Task directions:
Extract the full set of records that follows, word for word.

Stored records
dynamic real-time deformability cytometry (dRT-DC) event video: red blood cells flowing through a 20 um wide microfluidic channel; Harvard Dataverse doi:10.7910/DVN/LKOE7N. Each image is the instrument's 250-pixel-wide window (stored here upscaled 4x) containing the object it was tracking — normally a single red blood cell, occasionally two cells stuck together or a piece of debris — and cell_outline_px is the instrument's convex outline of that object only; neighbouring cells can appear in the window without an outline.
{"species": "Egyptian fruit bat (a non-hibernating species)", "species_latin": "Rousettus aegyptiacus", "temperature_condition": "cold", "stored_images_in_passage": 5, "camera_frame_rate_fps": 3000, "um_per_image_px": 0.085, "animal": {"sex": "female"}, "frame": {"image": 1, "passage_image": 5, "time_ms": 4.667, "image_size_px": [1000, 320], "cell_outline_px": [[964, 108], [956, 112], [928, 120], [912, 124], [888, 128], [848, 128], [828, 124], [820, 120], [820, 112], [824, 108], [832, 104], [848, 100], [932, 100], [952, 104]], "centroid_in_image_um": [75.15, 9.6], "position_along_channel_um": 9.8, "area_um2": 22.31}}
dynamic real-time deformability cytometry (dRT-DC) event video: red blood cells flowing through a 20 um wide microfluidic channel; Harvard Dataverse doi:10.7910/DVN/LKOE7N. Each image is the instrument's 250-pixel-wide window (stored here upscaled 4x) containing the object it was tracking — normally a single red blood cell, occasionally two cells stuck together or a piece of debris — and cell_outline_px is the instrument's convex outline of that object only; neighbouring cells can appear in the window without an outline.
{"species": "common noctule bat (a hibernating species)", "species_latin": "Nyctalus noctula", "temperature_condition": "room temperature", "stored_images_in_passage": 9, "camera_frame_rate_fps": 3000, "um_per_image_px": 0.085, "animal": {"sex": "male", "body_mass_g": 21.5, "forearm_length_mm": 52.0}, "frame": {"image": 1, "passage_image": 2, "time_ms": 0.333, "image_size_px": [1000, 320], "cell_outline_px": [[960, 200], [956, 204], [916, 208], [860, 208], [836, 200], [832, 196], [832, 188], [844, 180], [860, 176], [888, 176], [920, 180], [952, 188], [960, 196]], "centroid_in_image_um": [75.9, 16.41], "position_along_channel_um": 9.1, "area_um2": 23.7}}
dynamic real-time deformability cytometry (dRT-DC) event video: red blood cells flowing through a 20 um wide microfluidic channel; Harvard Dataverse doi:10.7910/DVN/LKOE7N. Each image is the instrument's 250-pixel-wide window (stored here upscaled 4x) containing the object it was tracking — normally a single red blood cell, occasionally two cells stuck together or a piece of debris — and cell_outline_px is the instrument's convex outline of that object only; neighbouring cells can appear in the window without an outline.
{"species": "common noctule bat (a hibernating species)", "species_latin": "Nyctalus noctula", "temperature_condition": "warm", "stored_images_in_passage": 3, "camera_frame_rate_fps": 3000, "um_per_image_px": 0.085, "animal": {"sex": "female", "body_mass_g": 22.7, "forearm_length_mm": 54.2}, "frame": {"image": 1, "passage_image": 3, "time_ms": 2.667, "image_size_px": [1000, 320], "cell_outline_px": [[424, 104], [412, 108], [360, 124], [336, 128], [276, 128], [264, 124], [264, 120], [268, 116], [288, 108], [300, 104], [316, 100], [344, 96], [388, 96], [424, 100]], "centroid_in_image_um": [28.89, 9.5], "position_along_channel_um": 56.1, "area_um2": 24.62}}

Response:
dynamic real-time deformability cytometry (dRT-DC) event video: red blood cells flowing through a 20 um wide microfluidic channel; Harvard Dataverse doi:10.7910/DVN/LKOE7N. Each image is the instrument's 250-pixel-wide window (stored here upscaled 4x) containing the object it was tracking — normally a single red blood cell, occasionally two cells stuck together or a piece of debris — and cell_outline_px is the instrument's convex outline of that object only; neighbouring cells can appear in the window without an outline.
{"species": "Egyptian fruit bat (a non-hibernating species)", "species_latin": "Rousettus aegyptiacus", "temperature_condition": "cold", "stored_images_in_passage": 5, "camera_frame_rate_fps": 3000, "um_per_image_px": 0.085, "animal": {"sex": "female"}, "frame": {"image": 1, "passage_image": 5, "time_ms": 4.667, "image_size_px": [1000, 320], "cell_outline_px": [[964, 108], [956, 112], [928, 120], [912, 124], [888, 128], [848, 128], [828, 124], [820, 120], [820, 112], [824, 108], [832, 104], [848, 100], [932, 100], [952, 104]], "centroid_in_image_um": [75.15, 9.6], "position_along_channel_um": 9.8, "area_um2": 22.31}}
dynamic real-time deformability cytometry (dRT-DC) event video: red blood cells flowing through a 20 um wide microfluidic channel; Harvard Dataverse doi:10.7910/DVN/LKOE7N. Each image is the instrument's 250-pixel-wide window (stored here upscaled 4x) containing the object it was tracking — normally a single red blood cell, occasionally two cells stuck together or a piece of debris — and cell_outline_px is the instrument's convex outline of that object only; neighbouring cells can appear in the window without an outline.
{"species": "common noctule bat (a hibernating species)", "species_latin": "Nyctalus noctula", "temperature_condition": "room temperature", "stored_images_in_passage": 9, "camera_frame_rate_fps": 3000, "um_per_image_px": 0.085, "animal": {"sex": "male", "body_mass_g": 21.5, "forearm_length_mm": 52.0}, "frame": {"image": 1, "passage_image": 2, "time_ms": 0.333, "image_size_px": [1000, 320], "cell_outline_px": [[960, 200], [956, 204], [916, 208], [860, 208], [836, 200], [832, 196], [832, 188], [844, 180], [860, 176], [888, 176], [920, 180], [952, 188], [960, 196]], "centroid_in_image_um": [75.9, 16.41], "position_along_channel_um": 9.1, "area_um2": 23.7}}
dynamic real-time deformability cytometry (dRT-DC) event video: red blood cells flowing through a 20 um wide microfluidic channel; Harvard Dataverse doi:10.7910/DVN/LKOE7N. Each image is the instrument's 250-pixel-wide window (stored here upscaled 4x) containing the object it was tracking — normally a single red blood cell, occasionally two cells stuck together or a piece of debris — and cell_outline_px is the instrument's convex outline of that object only; neighbouring cells can appear in the window without an outline.
{"species": "common noctule bat (a hibernating species)", "species_latin": "Nyctalus noctula", "temperature_condition": "warm", "stored_images_in_passage": 3, "camera_frame_rate_fps": 3000, "um_per_image_px": 0.085, "animal": {"sex": "female", "body_mass_g": 22.7, "forearm_length_mm": 54.2}, "frame": {"image": 1, "passage_image": 3, "time_ms": 2.667, "image_size_px": [1000, 320], "cell_outline_px": [[424, 104], [412, 108], [360, 124], [336, 128], [276, 128], [264, 124], [264, 120], [268, 116], [288, 108], [300, 104], [316, 100], [344, 96], [388, 96], [424, 100]], "centroid_in_image_um": [28.89, 9.5], "position_along_channel_um": 56.1, "area_um2": 24.62}}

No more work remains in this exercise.